## [Sobre o exercício]
Atualize as entradas abaixo, do início até a linha que contém "ಸುಮನೋಹರವಾಗಿತ್ತು", inclusive, trocando "image" por "picture" e deixando todo o resto igual. Não inclua as figuras na resposta.

## [Dados fornecidos]
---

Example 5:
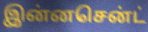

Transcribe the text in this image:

இன்னசென்ட்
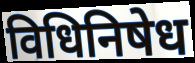
विधिनिषेध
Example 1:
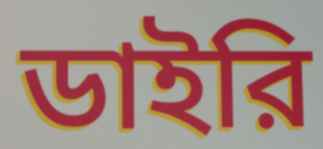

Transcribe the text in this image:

ডাইরি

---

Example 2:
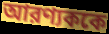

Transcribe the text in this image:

আরণ্যককে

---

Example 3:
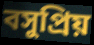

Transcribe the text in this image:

বসুপ্রিয়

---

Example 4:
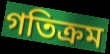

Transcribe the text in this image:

গতিক্রম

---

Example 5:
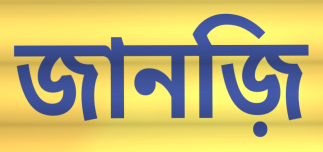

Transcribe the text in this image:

জানজ়ি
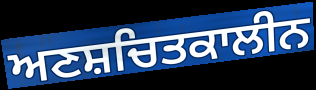
ਅਣਸ਼ਚਿਤਕਾਲੀਨ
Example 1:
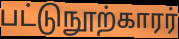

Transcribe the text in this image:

பட்டுநூற்காரர்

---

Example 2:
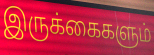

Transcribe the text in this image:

இருக்கைகளும்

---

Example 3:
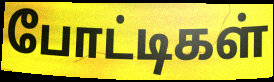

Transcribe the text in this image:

போட்டிகள்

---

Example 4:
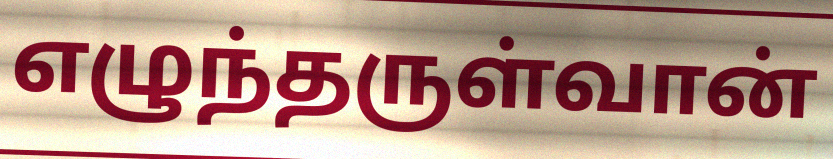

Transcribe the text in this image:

எழுந்தருள்வான்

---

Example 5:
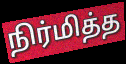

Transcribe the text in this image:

நிர்மித்த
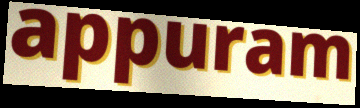
appuram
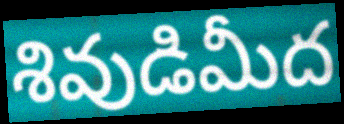
శివుడిమీద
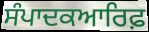
ਸੰਪਾਦਕਆਰਿਫ਼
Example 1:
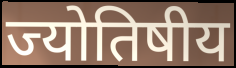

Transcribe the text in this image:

ज्योतिषीय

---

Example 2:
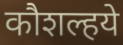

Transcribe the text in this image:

कौशल्हये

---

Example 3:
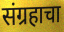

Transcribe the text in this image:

संग्रहाचा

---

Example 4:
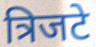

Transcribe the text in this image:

त्रिजटे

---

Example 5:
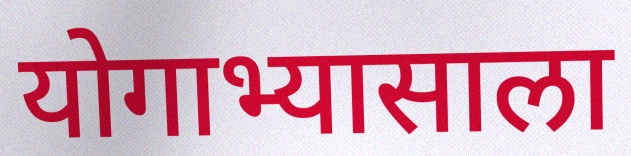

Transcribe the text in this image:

योगाभ्यासाला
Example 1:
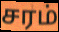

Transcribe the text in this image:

சரம்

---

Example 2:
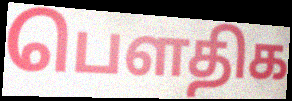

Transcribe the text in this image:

பெளதிக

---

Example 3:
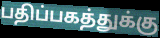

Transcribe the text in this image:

பதிப்பகத்துக்கு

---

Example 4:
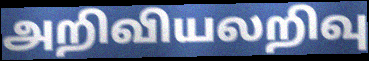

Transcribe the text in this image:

அறிவியலறிவு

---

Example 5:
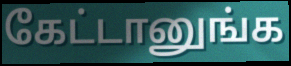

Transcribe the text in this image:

கேட்டானுங்க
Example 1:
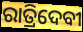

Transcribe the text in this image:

ରାତ୍ରିଦେବୀ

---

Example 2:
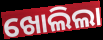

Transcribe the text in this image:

ଖୋଲିଲା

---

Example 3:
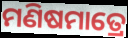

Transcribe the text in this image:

ମଣିଷମାତ୍ରେ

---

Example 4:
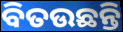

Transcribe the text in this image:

ବିତଉଛନ୍ତି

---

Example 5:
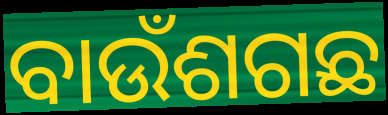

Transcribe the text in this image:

ବାଉଁଶଗଛ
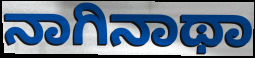
ನಾಗಿನಾಥಾ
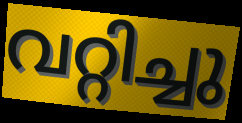
വറ്റിച്ചു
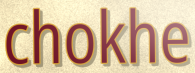
chokhe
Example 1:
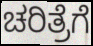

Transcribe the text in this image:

ಚರಿತ್ರೆಗೆ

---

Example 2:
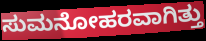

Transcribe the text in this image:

ಸುಮನೋಹರವಾಗಿತ್ತು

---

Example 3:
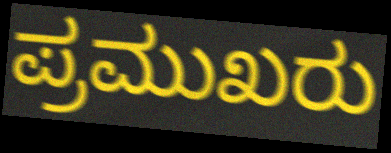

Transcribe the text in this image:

ಪ್ರಮುಖರು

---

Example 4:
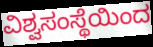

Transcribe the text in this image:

ವಿಶ್ವಸಂಸ್ಥೆಯಿಂದ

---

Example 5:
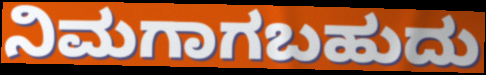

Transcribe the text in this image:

ನಿಮಗಾಗಬಹುದು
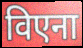
विएना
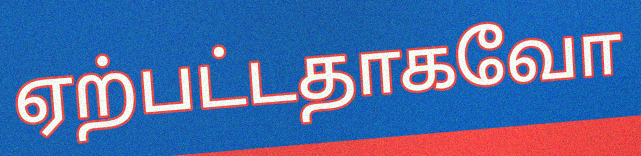
ஏற்பட்டதாகவோ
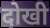
दोखी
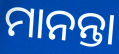
ମାନନ୍ତା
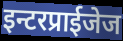
इन्टरप्राईजेज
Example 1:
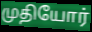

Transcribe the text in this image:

## [A resposta]
---

Example 5:

Transcribe the text in this picture:

இன்னசென்ட்
विधिनिषेध
Example 1:

Transcribe the text in this picture:

ডাইরি

---

Example 2:

Transcribe the text in this picture:

আরণ্যককে

---

Example 3:

Transcribe the text in this picture:

বসুপ্রিয়

---

Example 4:

Transcribe the text in this picture:

গতিক্রম

---

Example 5:

Transcribe the text in this picture:

জানজ়ি
ਅਣਸ਼ਚਿਤਕਾਲੀਨ
Example 1:

Transcribe the text in this picture:

பட்டுநூற்காரர்

---

Example 2:

Transcribe the text in this picture:

இருக்கைகளும்

---

Example 3:

Transcribe the text in this picture:

போட்டிகள்

---

Example 4:

Transcribe the text in this picture:

எழுந்தருள்வான்

---

Example 5:

Transcribe the text in this picture:

நிர்மித்த
appuram
శివుడిమీద
ਸੰਪਾਦਕਆਰਿਫ਼
Example 1:

Transcribe the text in this picture:

ज्योतिषीय

---

Example 2:

Transcribe the text in this picture:

कौशल्हये

---

Example 3:

Transcribe the text in this picture:

संग्रहाचा

---

Example 4:

Transcribe the text in this picture:

त्रिजटे

---

Example 5:

Transcribe the text in this picture:

योगाभ्यासाला
Example 1:

Transcribe the text in this picture:

சரம்

---

Example 2:

Transcribe the text in this picture:

பெளதிக

---

Example 3:

Transcribe the text in this picture:

பதிப்பகத்துக்கு

---

Example 4:

Transcribe the text in this picture:

அறிவியலறிவு

---

Example 5:

Transcribe the text in this picture:

கேட்டானுங்க
Example 1:

Transcribe the text in this picture:

ରାତ୍ରିଦେବୀ

---

Example 2:

Transcribe the text in this picture:

ଖୋଲିଲା

---

Example 3:

Transcribe the text in this picture:

ମଣିଷମାତ୍ରେ

---

Example 4:

Transcribe the text in this picture:

ବିତଉଛନ୍ତି

---

Example 5:

Transcribe the text in this picture:

ବାଉଁଶଗଛ
ನಾಗಿನಾಥಾ
വറ്റിച്ചു
chokhe
Example 1:

Transcribe the text in this picture:

ಚರಿತ್ರೆಗೆ

---

Example 2:

Transcribe the text in this picture:

ಸುಮನೋಹರವಾಗಿತ್ತು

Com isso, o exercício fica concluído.